Kewajiban Warga Negara Indonesia  :
-   Wajib menaati hukum dan pemerintahan. Pasal 27 ayat (1) UUD 1945 berbunyi :
segala warga negara bersamaan kedudukannya di dalam hukum dan pemerintahan
dan wajib menjunjung hukum dan pemerintahan itu dengan tidak ada kecualinya.
-   Wajib ikut serta dalam upaya pembelaan negara. Pasal 27 ayat (3) UUD 1945
menyatakan  : setiap warga negara berhak dan wajib ikut serta dalam upaya
pembelaan negara”.
-   Wajib menghormati hak asasi manusia orang lain. Pasal 28J ayat 1 mengatakan :
Setiap orang wajib menghormati hak asai manusia orang lain
-   Wajib tunduk kepada pembatasan yang ditetapkan dengan undang-undang. Pasal 28J ayat 2 menyatakan : “Dalam menjalankan hak dan kebebasannya,setiap orang wajib tunduk kepada pembatasan yang ditetapkan dengan undang-undang dengan maksud untuk menjamin pengakuan serta penghormatan atas hak kebebasan orang lain dan untuk memenuhi tuntutan yang adil sesuai dengan pertimbangan moral, nilai-nilai agama, keamanan, dan ketertiban umum dalam suatu masyarakat demokratis.”
-   Wajib ikut serta dalam usaha pertahanan dan keamanan negara. Pasal 30 ayat (1) UUD 1945. menyatakan: “tiap-tiap warga negara berhak dan wajib ikut serta dalam usaha pertahanan dan keamanan negara.”

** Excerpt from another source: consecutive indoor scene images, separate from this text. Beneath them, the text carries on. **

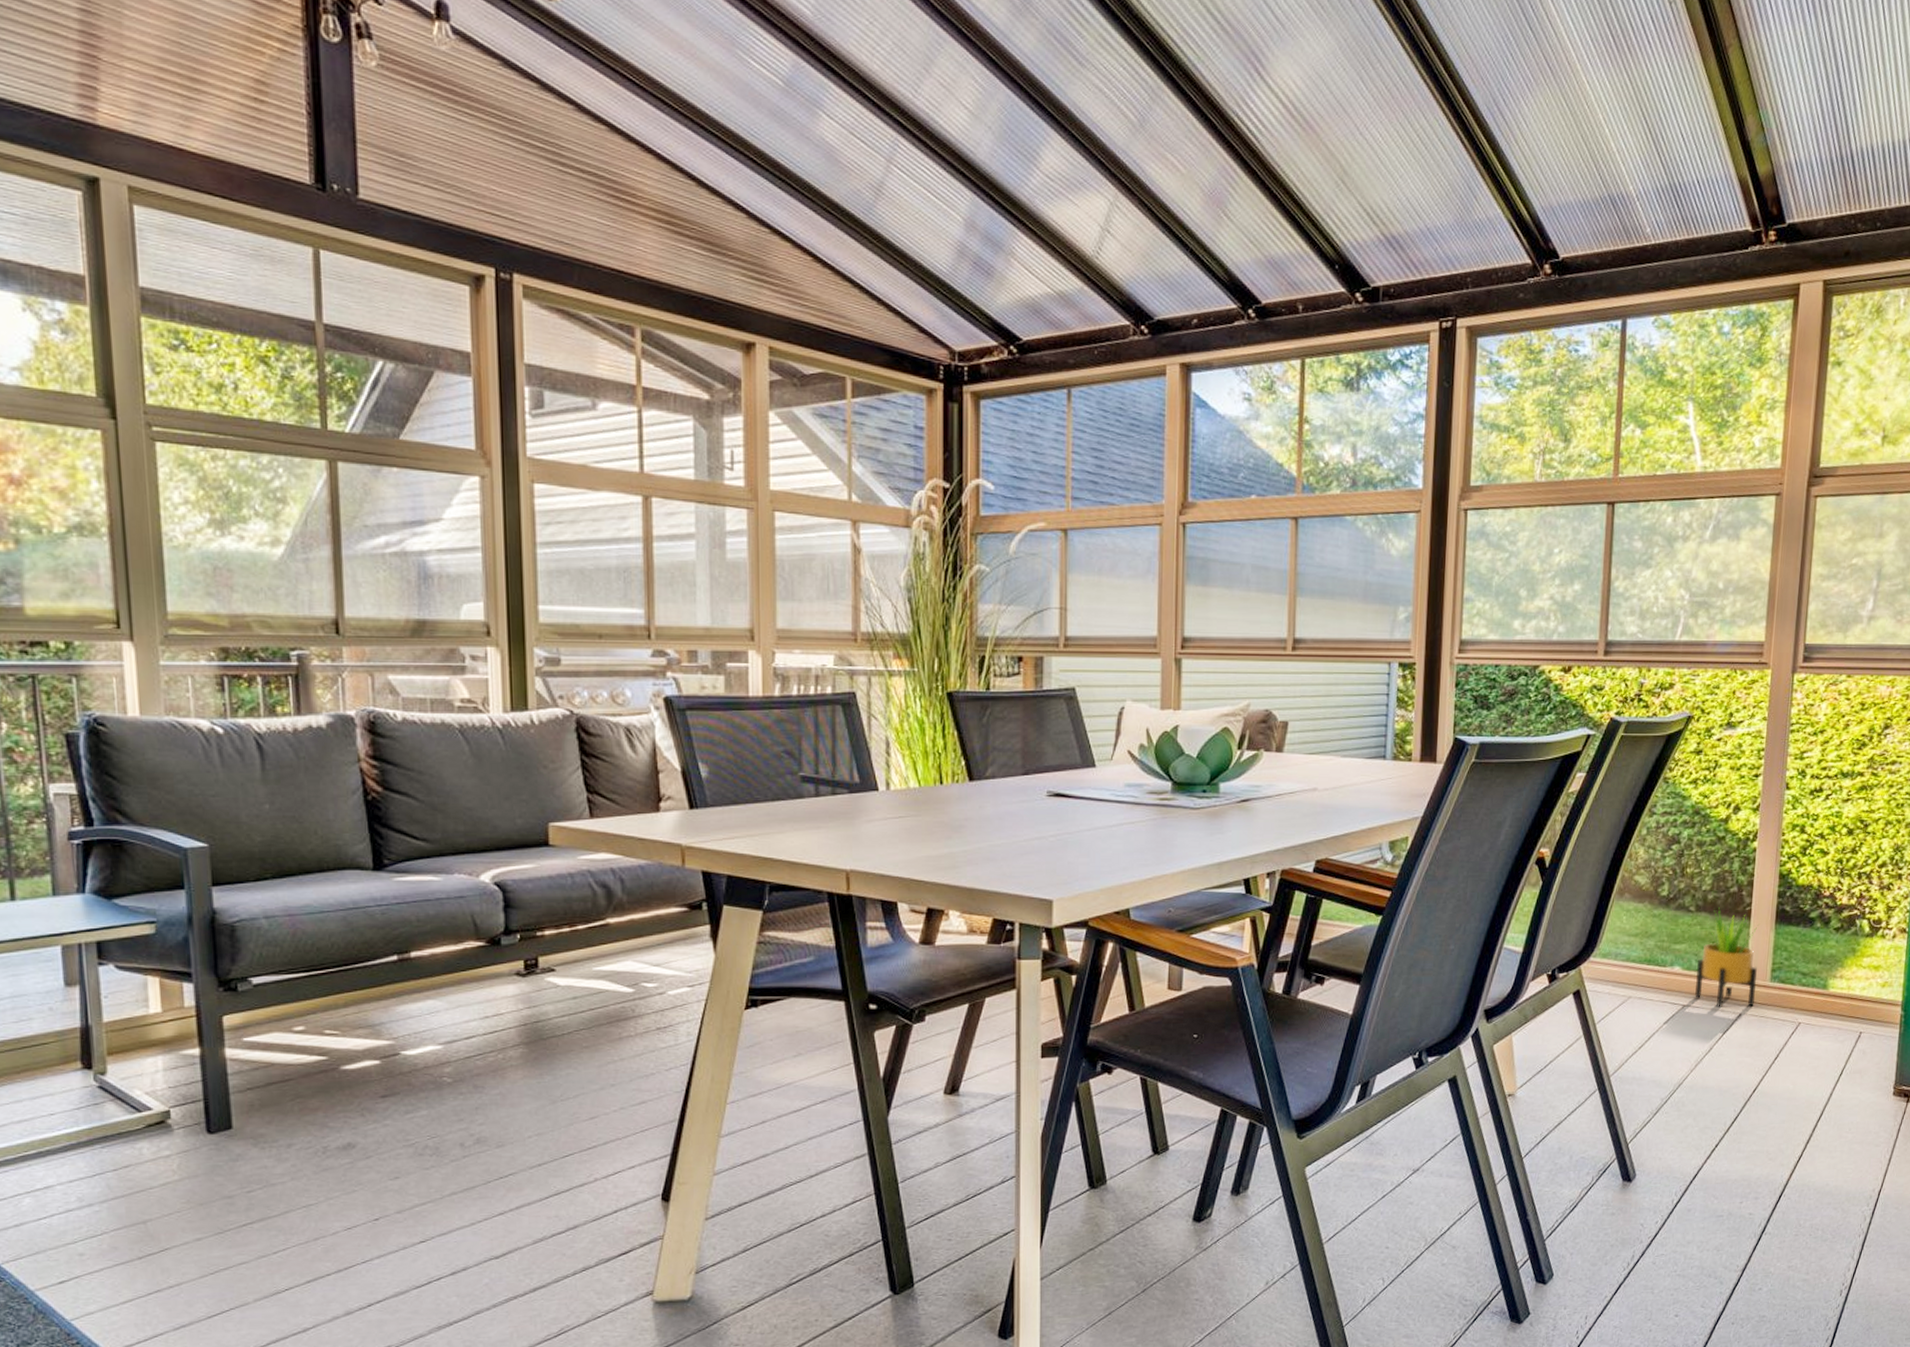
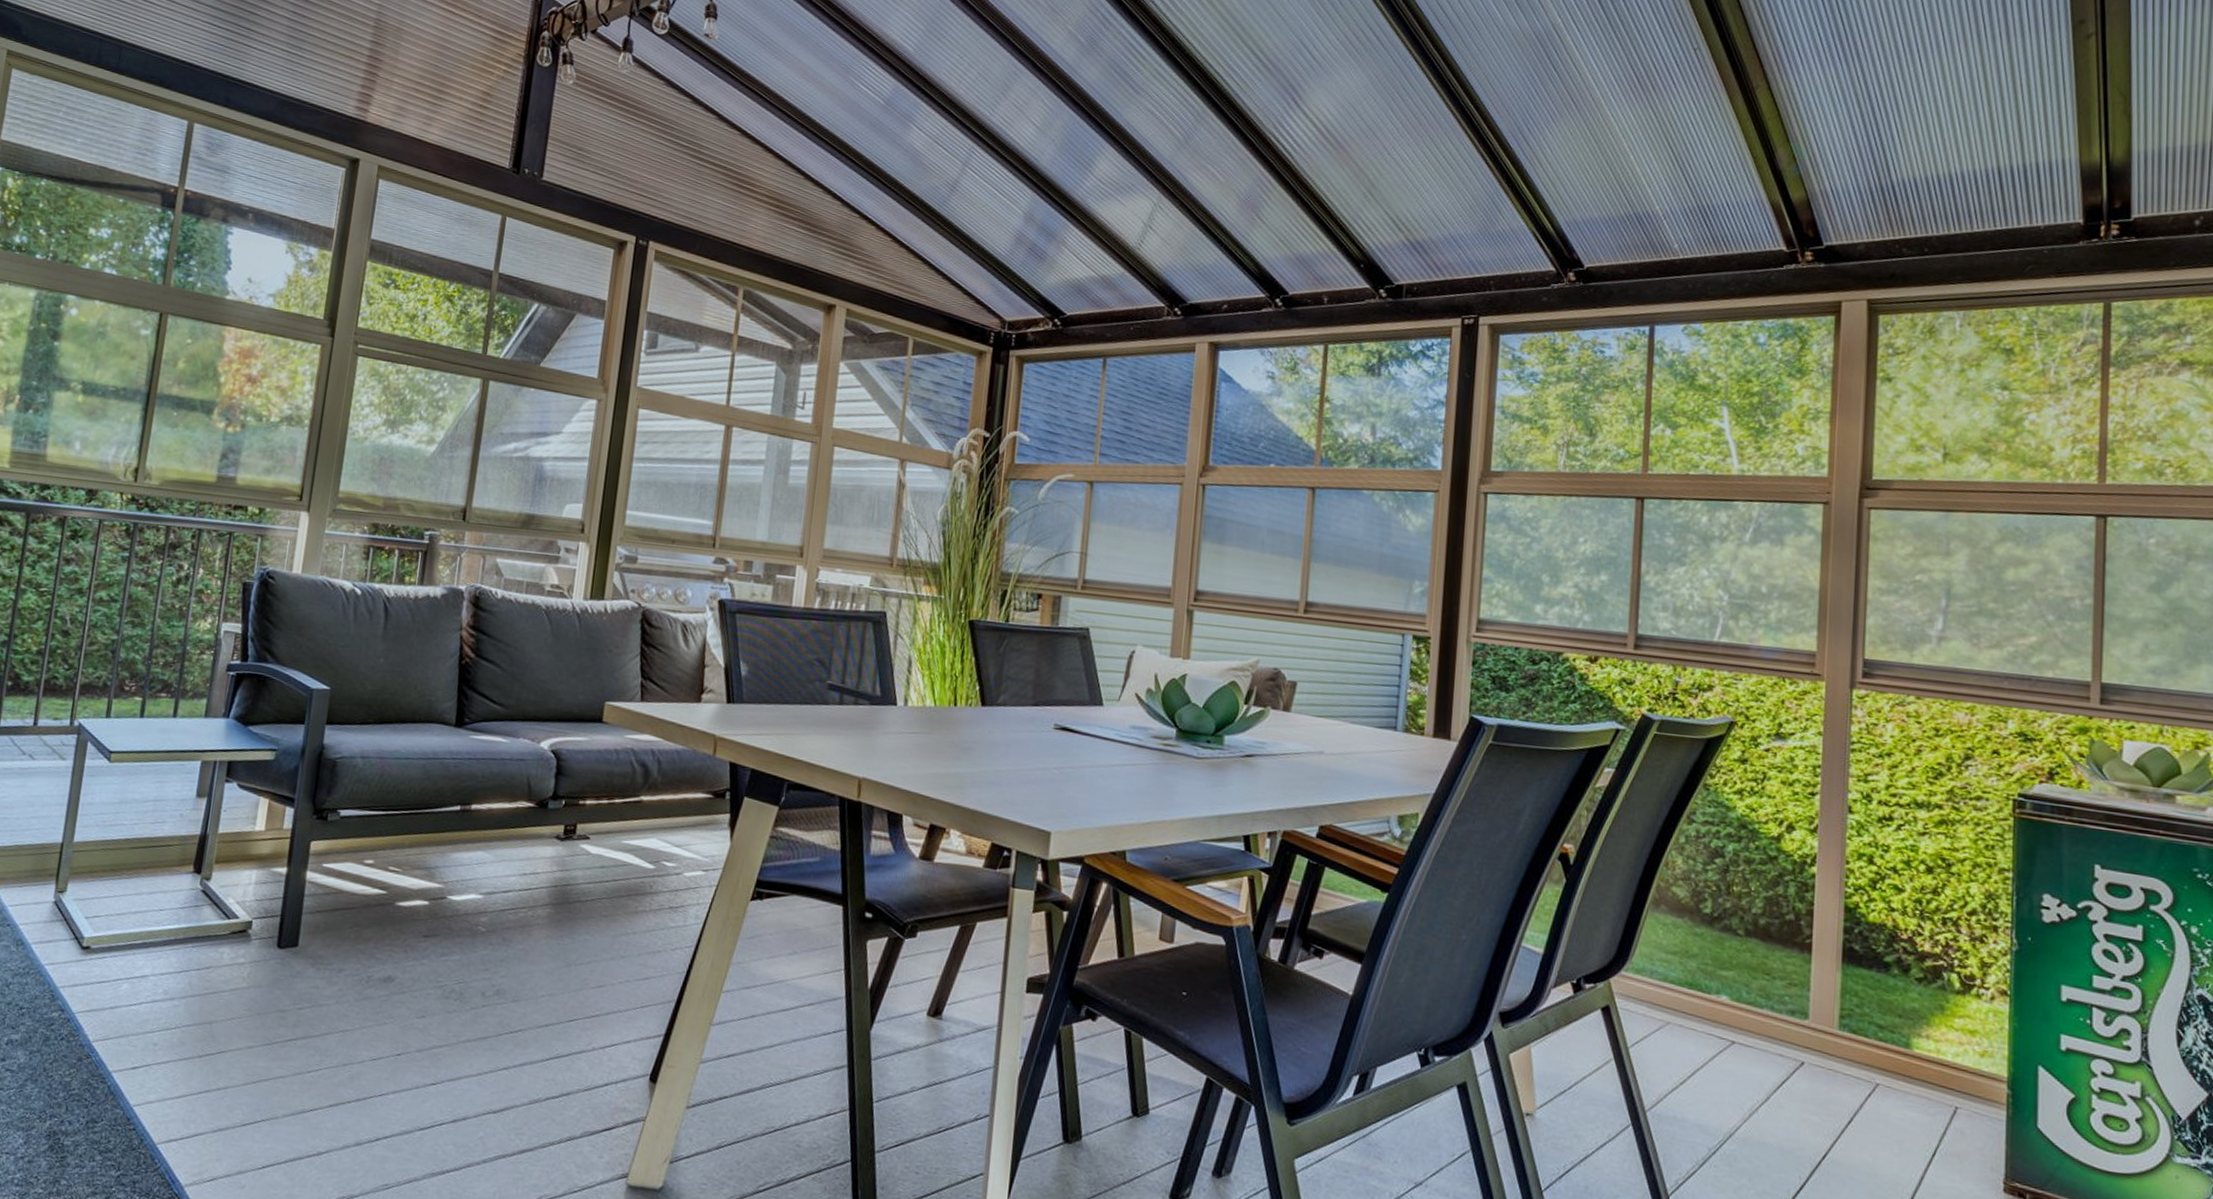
potted plant: present [1695,908,1760,1007] -> none [1747,935,1823,1056]

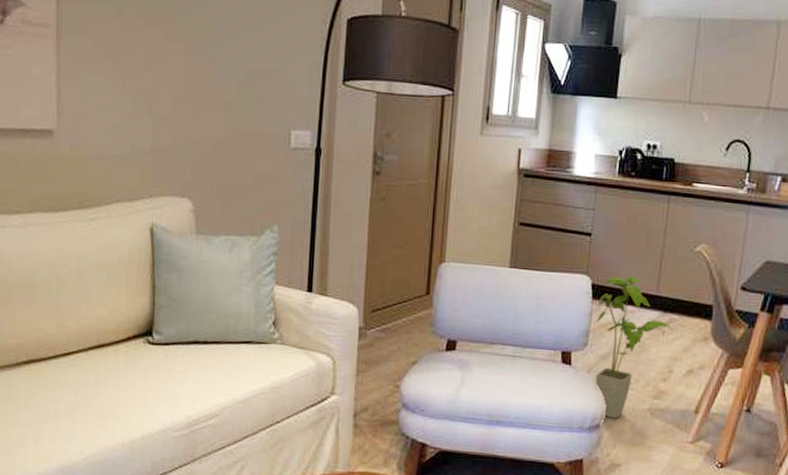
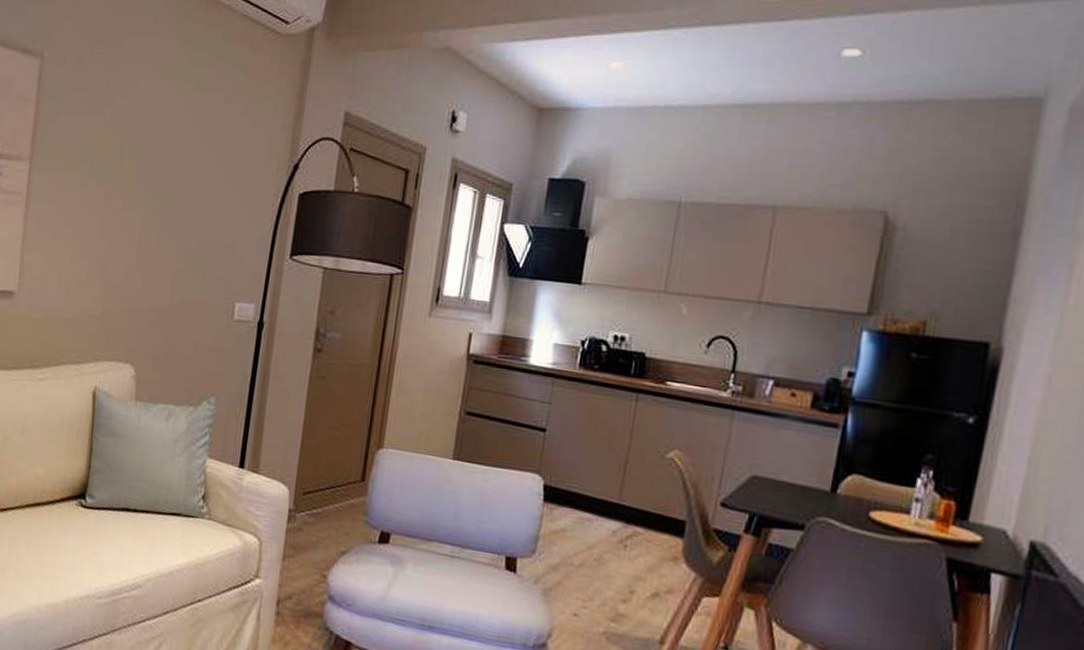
house plant: present [594,276,673,419] -> none [543,479,637,640]

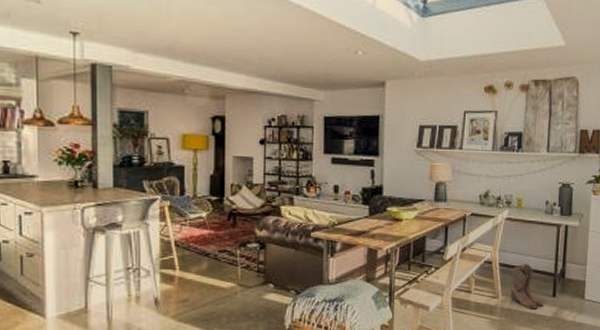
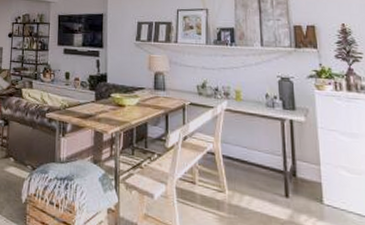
boots: present [510,264,543,308] -> none [236,158,276,208]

Hak dan Kewajiban telah dicantumkan dalam UUD 1945 pasal 26, 27, 28, dan 30, yaitu :
1.  Pasal 26, ayat (1), yang menjadi warga negara adalah orang-orang bangsa Indonesia asli dan orang-orang bangsa lain yang disahkan dengan undang-undang sebagai warga negara. Dan pada ayat (2), syarat-syarat mengenai kewarganegaraan ditetapkan dengan undang-undang.
2.  Pasal 27, ayat (1), segala warga negara bersamaan dengan kedudukannya di dalam
hukum dan pemerintahannya, wajib menjunjung hukum dan pemerintahan itu. Pada ayat (2), taip-tiap warga negara berhak atas pekerjaan dan penghidupan yang layak bagi kemanusiaan.
3.  Pasal 28, kemerdekaan berserikat dan berkumpul, mengeluarkan pikiran dengan lisan, dan sebagainya ditetapkan dengan undang-undang.
4.  Pasal 30, ayat (1), hak dan kewajiban warga negara untuk ikut serta dalam pembelaan negara. Dan ayat (2) menyatakan pengaturan lebih lanjut diatur dengan undang-undang.